16 March 2024 5:30 AM GMT

  • Maha REAT: Builder Firm Cant Argue That Partner Who Received Money From Home Buyer Retired, Firm Is Liable

    Maharashtra Real Estate Appellate Tribunal (Tribunal) bench, comprising of Justice Shri Shriram R. Jagtap (Judicial Member) and Dr. K. Shivaji (Technical Member), has held the construction firm liable for the misapplication of consideration money by the erstwhile partner. The consideration money of Rs. 22 lakh was paid by the homebuyers to the erstwhile partner of the construction firm...

    Maharashtra Real Estate Appellate Tribunal (Tribunal) bench, comprising of Justice Shri Shriram R. Jagtap (Judicial Member) and Dr. K. Shivaji (Technical Member), has held the construction firm liable for the misapplication of consideration money by the erstwhile partner. The consideration money of Rs. 22 lakh was paid by the homebuyers to the erstwhile partner of the construction firm to book a flat.

    Background Facts

    On 01.01.14, the Homebuyers (Respondent no. 1 & 2) entered into an agreement to purchase a flat. The Homebuyers made a payment of 10 lakh rupees by cheque to respondent no. 3, who at the time was the partner of appellant no. 1 (Construction firm).

    In addition to the cheque payment, the Homebuyers also paid 12 lakh rupees in cash to respondent no. 3. Subsequently, the firm issued an allotment letter dated 01.01.14, to the Homebuyers.

    Despite having received more than 20 percent of the total consideration amount, the Builders (Appellant 1 & 2) failed to fulfill their obligation to execute an agreement for sale in favor of the Homebuyers.

    Since builders failed to execute an agreement for sale in favor of the homebuyers, the homebuyers filed a complaint in MahaRERA. In its order dated 30.10.19, MahaRERA directed the Builder (Appellant no. 1) to execute an agreement for sale within 30 days.

    The Builders (Appellant 1 & 2) filed an appeal before the Tribunal against the MahaRERA order dated 30.10.19.

    Contention of Parties

    The builder argued that MahaRERA hastily issued the order without providing the builders with a fair opportunity to respond. Additionally, they questioned the authenticity of a Rs. 12 lakh receipt, alleging it was fraudulent. Moreover, they claimed that only respondent no. 3 (Erstwhile Partner) should bear all the liability, as stipulated under clause 5 of the retirement-cum-admission deed. Furthermore, the appellant referred to clauses 4 and 5 of the deed to argue that appellant no. 2 (Continuing Partner) should not be held responsible for a deal that occurred before he joined the partnership firm.
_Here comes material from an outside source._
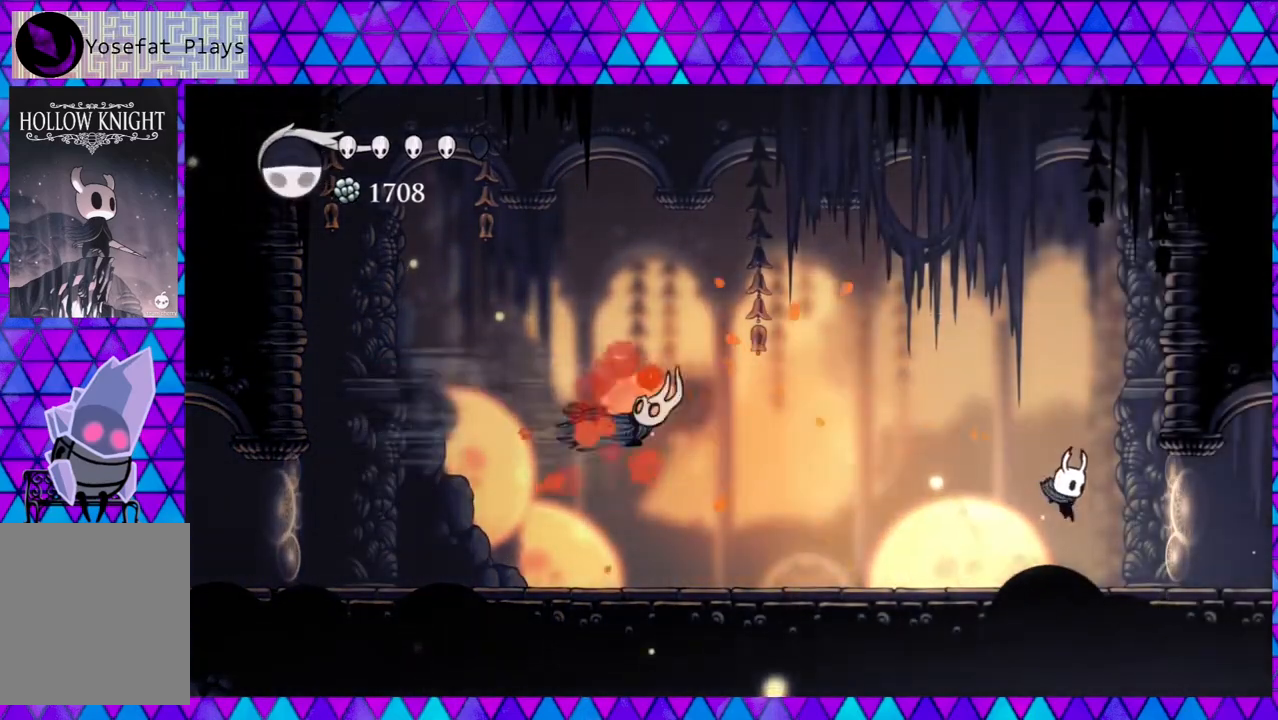
{"buttons": ["R2", "DPAD_LEFT"], "left_stick": "left", "right_stick": "center", "events": [[133, "DPAD_LEFT", "down"], [133, "DPAD_RIGHT", "up"], [217, "R2", "down"]]}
    In response to the builder's contention that the Rs. 12 lakh receipt was fraudulently made, the Homebuyers argued that before filing a complaint with MahaRERA, they sent a legal notice to the builder in which they specifically mentioned that they had paid Rs. 12 lakhs to the builder in cash. Since the builder did not reply to the notice, the builder's contention should be rejected.

    The Homebuyers referred Section 4 of the Maharashtra Ownership Flats (Regulation of the Promotion of Construction, Sale, Management, and Transfer) Act, 1963 (MOFA), which prohibits builders from accepting more than 20 percent deposit without an agreement for sale. They argued that since the builder accepted more than 20 percent without executing the agreement, they violated MOFA. Therefore, the Authority rightly directed the promoters to sign the agreement for sale.
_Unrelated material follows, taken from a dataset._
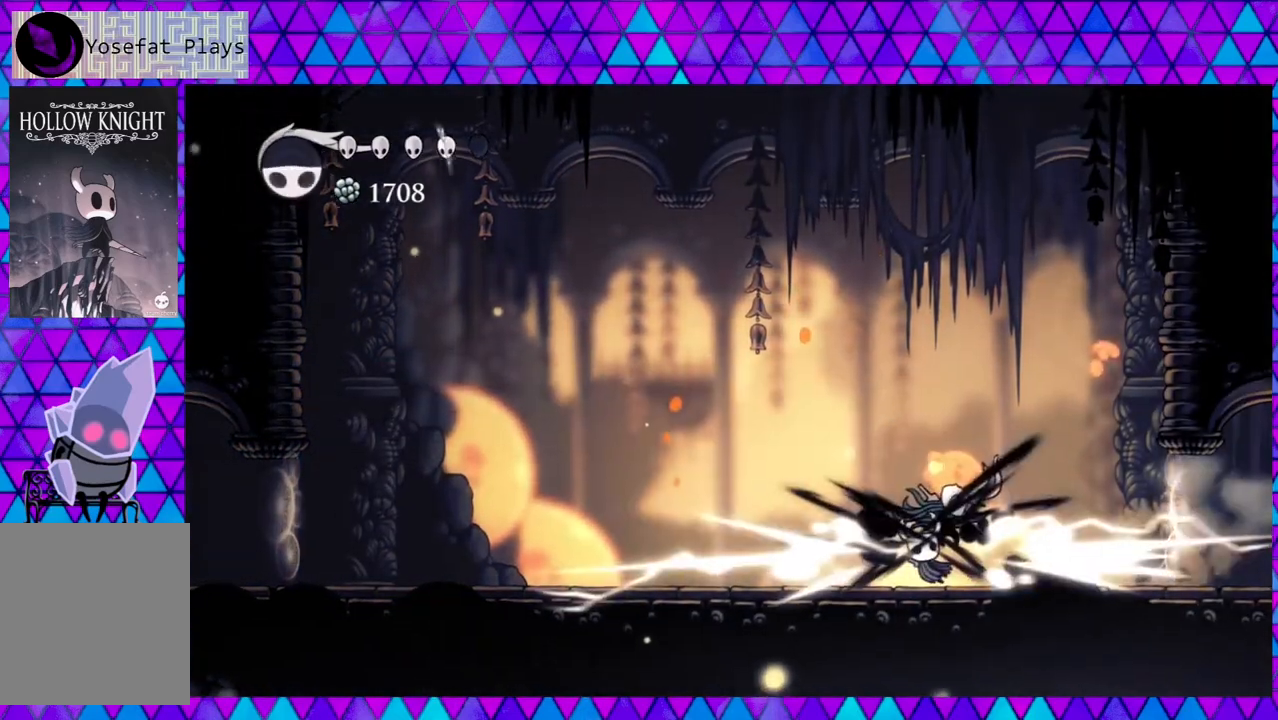
{"buttons": ["DPAD_LEFT"], "left_stick": "left", "right_stick": "center", "events": [[33, "R2", "up"], [167, "DPAD_LEFT", "up"], [417, "DPAD_LEFT", "down"]]}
    Respondent no. 3, who was a partner of the construction firm when the Homebuyers paid the consideration to purchase the flat, argued that since he was no longer a partner of the construction firm when the Homebuyers filed the complaint in MahaRERA, and his name is not mentioned on the MahaRERA website as a promoter, he is not liable to execute an agreement for sale in favor of the homebuyers. Therefore, as he is no longer a partner of the appellant no. 1 partnership firm, he should not be held responsible.

    REAT Verdict

    The Tribunal held that the appeal of builder lacks merit and hence tribunal dismissed the appeal of the builder with cost.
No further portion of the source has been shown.